Edward Louis “Shorty” Allen built a South Florida dining institution one rib at a time.
The Georgia native, who came to South Florida in the 1940s and drove a meat-delivery truck, opened the original Shorty’s Bar BQ “stand’’ in 1951, and ran it until 1980, when he sold it.
By the time he died April 21 at age 104, Shorty’s was a five-restaurant chain in three counties, modeled on the first iconic log cabin-style eatery at 9200 S. Dixie Hwy. in Kendall.
Destroyed in a 1972 fire, it rose again at the original site. The new owners opened branches in Davie, Boca Raton, Doral and West Miami-Dade.
Over the years, down-home menu staples like ribs, chicken, slaw and corn won “best-of’’ mentions in Money, Gourmet and Ocean Drive magazines, and Miami New Times.
Picnic tables, a family-friendly ambiance and marketing gimmicks like “members only’’ specials and “two-for-one low price’’ coupons, built a loyal clientele that spans generations.
A 1982 Miami Herald story said that “a walk into Shorty’s barbecue restaurant is like a walk into the old West. On the walls of the open-air, pavilion-style restaurant hang harnesses and an assortment of boots and other cowboy memorabilia.

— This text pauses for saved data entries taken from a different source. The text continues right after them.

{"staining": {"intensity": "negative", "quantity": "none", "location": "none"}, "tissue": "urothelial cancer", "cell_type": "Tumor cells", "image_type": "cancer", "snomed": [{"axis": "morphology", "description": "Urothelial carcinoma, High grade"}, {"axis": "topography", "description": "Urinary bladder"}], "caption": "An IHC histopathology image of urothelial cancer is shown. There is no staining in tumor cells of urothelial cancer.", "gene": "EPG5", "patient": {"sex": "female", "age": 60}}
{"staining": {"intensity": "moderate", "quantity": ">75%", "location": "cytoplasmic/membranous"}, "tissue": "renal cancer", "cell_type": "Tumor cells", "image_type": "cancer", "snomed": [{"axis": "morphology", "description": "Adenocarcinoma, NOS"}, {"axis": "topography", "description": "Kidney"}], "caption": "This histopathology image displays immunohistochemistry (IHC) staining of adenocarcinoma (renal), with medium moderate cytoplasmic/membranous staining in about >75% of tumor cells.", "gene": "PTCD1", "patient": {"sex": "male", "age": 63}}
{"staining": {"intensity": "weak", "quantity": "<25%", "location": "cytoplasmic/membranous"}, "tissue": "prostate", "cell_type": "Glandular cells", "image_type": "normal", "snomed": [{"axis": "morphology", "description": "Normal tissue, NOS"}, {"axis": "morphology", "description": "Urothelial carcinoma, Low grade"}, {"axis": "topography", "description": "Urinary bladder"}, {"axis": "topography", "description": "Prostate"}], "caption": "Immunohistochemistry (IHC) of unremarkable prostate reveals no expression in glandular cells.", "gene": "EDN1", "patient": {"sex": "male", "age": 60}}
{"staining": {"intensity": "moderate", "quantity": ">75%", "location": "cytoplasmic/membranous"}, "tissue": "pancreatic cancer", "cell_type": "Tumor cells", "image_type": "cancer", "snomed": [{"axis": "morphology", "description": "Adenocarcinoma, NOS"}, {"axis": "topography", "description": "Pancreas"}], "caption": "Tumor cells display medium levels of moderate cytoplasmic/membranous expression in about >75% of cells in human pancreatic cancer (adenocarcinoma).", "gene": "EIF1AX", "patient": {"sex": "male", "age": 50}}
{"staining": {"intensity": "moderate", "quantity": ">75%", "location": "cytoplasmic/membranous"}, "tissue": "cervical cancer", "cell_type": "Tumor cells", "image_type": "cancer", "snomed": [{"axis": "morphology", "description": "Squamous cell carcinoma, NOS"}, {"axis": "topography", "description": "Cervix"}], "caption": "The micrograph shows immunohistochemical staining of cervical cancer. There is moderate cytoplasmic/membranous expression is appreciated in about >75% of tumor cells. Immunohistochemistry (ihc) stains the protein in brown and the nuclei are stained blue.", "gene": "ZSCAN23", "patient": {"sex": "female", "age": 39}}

Faithful Shorty’s customers gave them to original owner Shorty Allen.’’
This was Shorty’s vision, little changed by time or new ownership.
A 2005 story likened the place to “a summer camp mess tent with long, wooden picnic tables on concrete floors. Utensils are plastic. Napkins are rolls of paper towels. At each place setting an open brown bag awaits the deposit of gnawed ribs and chicken bones.’’
Allen, who lived in Miami and Marathon before moving to Stuart in 2000, had another place before the Shorty’s everyone knows — also called Shorty’s, also with folksy decor and barbecue, at 28001 S. Dixie Hwy.
Allen sold it in 1960 to Virgil Shiver, who renamed it for himself.
Allen, born in April 1909, died in hospice care in Stuart, where he’d been living since 2000. In South Florida, he had homes in Miami and Marathon, where he was active in the First Baptist Church.
Miami native Jill Sullivan, of Charlotte, N.C., recalled going to work for Allen and his son, known as “E.L.,’’ when the restaurant reopened after the fire.
“Terri — Shorty’s granddaughter — and I had a horse at the same barn,’’ she said. E.L.’s wife called Terri to say that the place was so packed that Terri should grab Jill and head for the restaurant to help.
“In the beginning, the line never stopped,’’ Sullivan said.
Shorty — she said he was about 5-foot-5 — stopped in from time to time in those days, letting his son and other relatives run the place.
Sullivan said she still goes there when she’s in Miami, “and it’s still the best barbecue there is. North Carolina got nothing on Shorty’s.’’
Allen was married for 50 years to Dorothy Irene Allen. After she died, he was married for 28 years to Sharon Allen, who survives.
A private service was held Wednesday in Miami.
The family requests memorial donations to Treasure Coast Hospice, 1201 SE Indian St., Stuart, FL 34997.